-- Opening Marker --

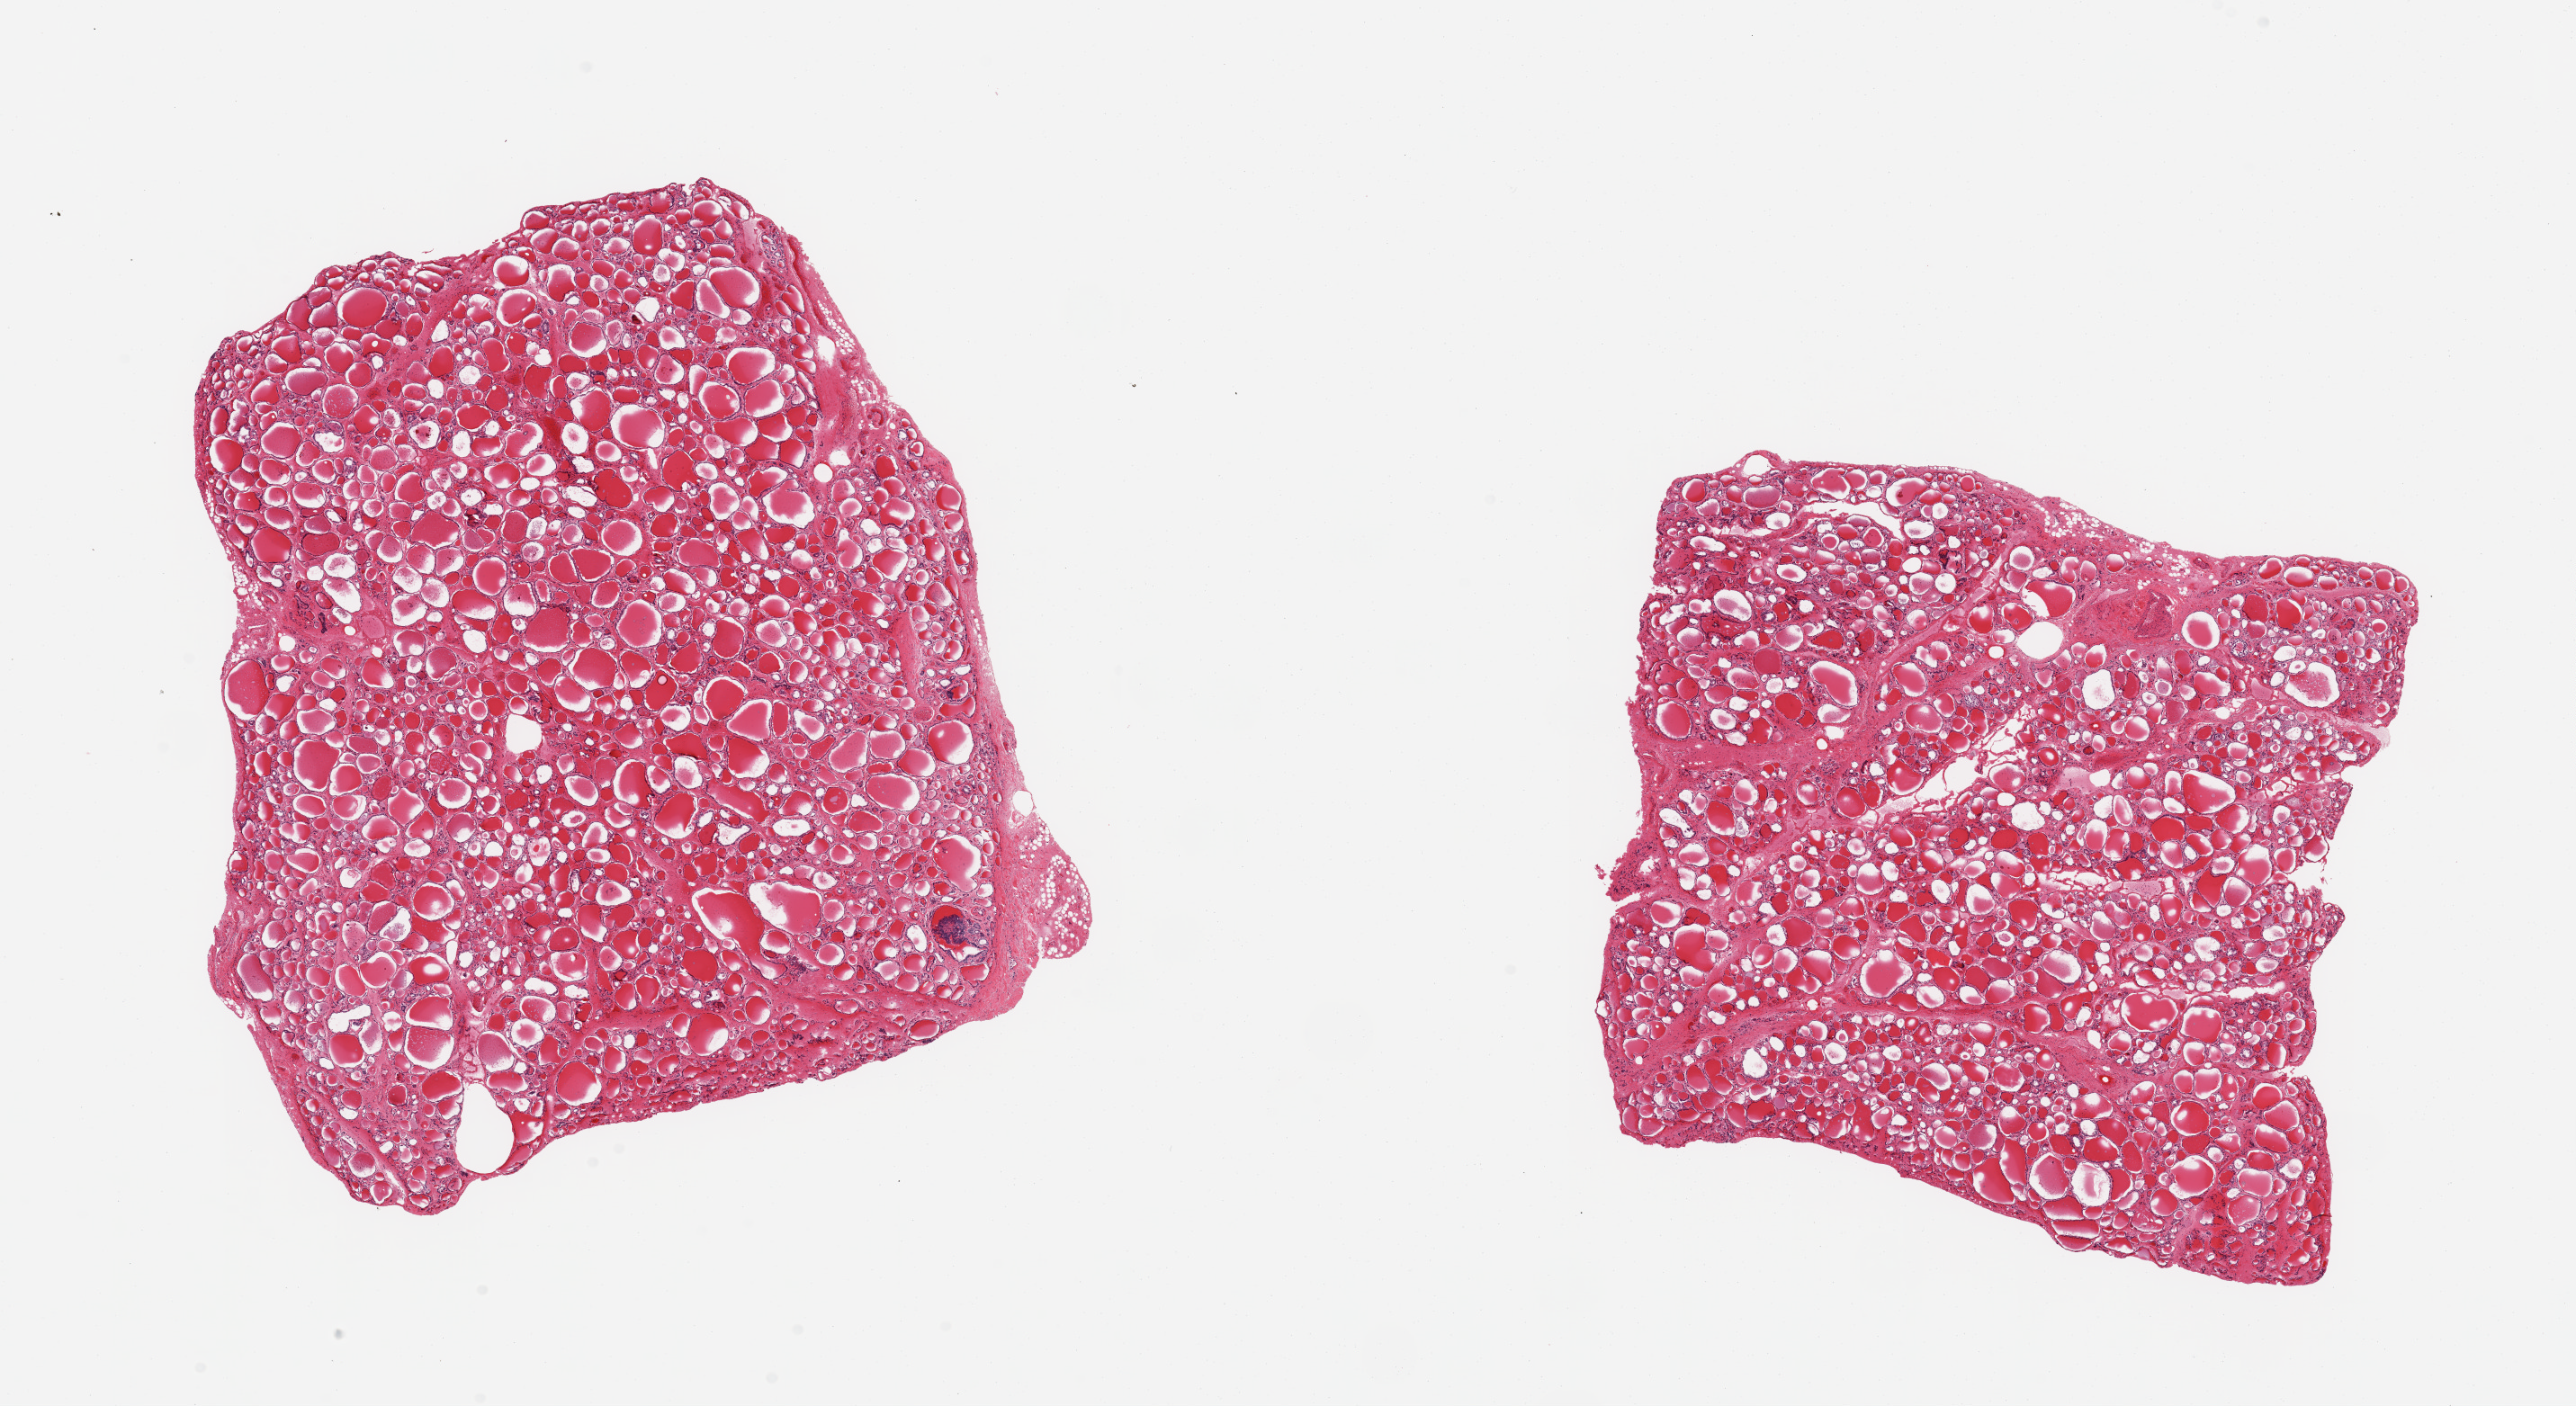
Whole-slide image, haematoxylin and eosin stain, shown as a low-resolution overview of the whole scanned area (about 22.6 x 12.4 mm, slide scanned at 20x). PAXgene-fixed paraffin-embedded (PFPE) section. Section of thyroid (target tissue). Donor tissue sample. Male donor.
Reviewer comment on this tissue sample: 2 pieces, no abnormalities.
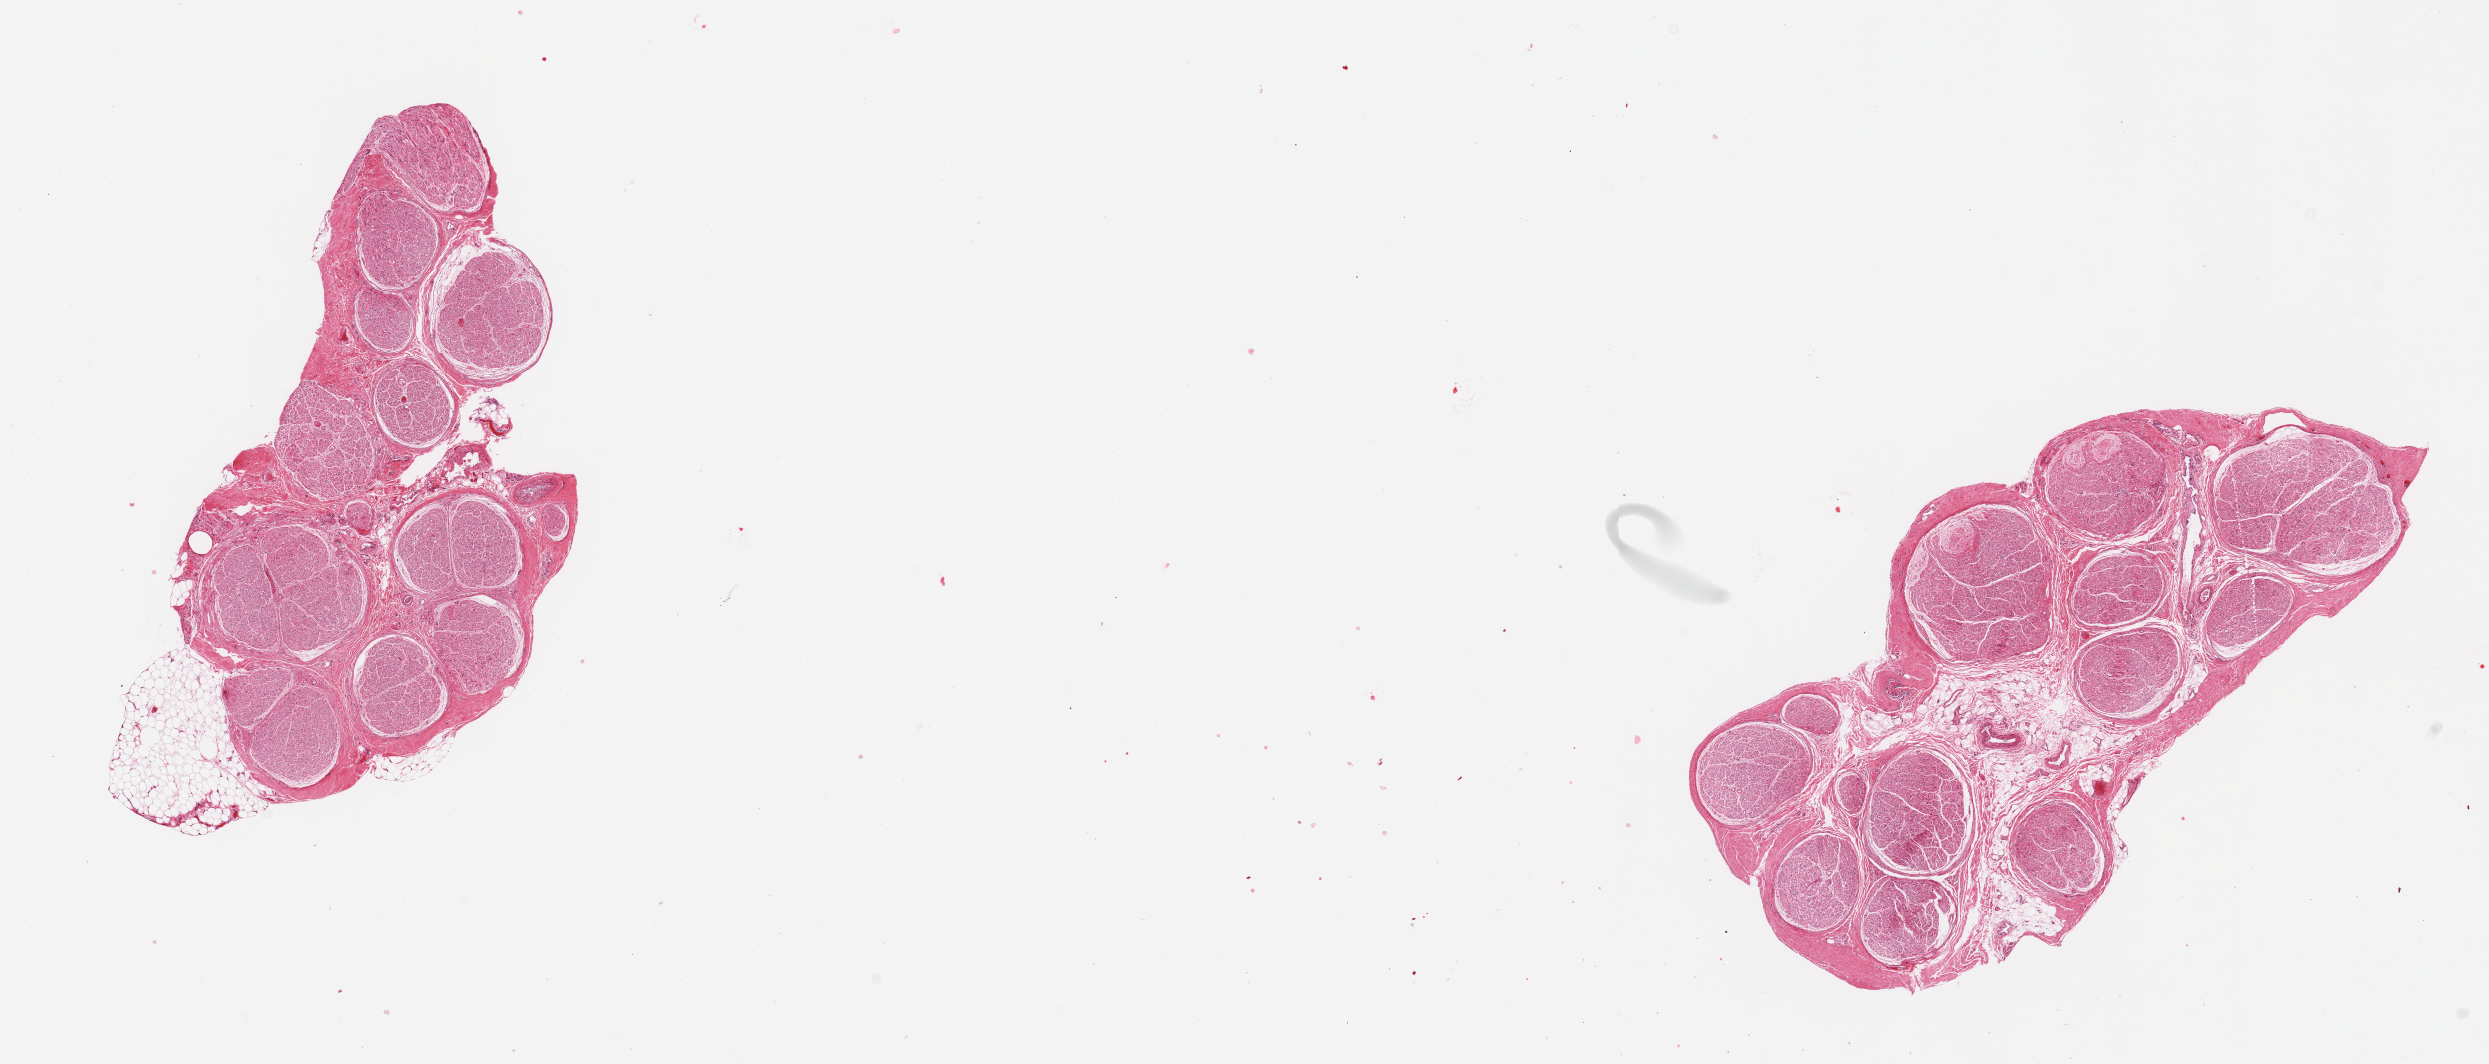
Whole-slide image, H&E stain, a low-resolution overview of the entire scanned area, about 19.7 x 8.4 mm, PAXgene-fixed paraffin-embedded (PFPE) section, target tissue: tibial nerve, tissue donor sample.
Reviewer comment on this tissue sample: 2 pieces, ~1mm nubbin of adherent fat.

-- Closing Marker --

(WHAT THE EXERCISE ASKS) Find the lines above that contain the word "comment" and collect them.

(RESULT OF THIS EXERCISE)
Reviewer comment on this tissue sample: 2 pieces, no abnormalities.
Reviewer comment on this tissue sample: 2 pieces, ~1mm nubbin of adherent fat.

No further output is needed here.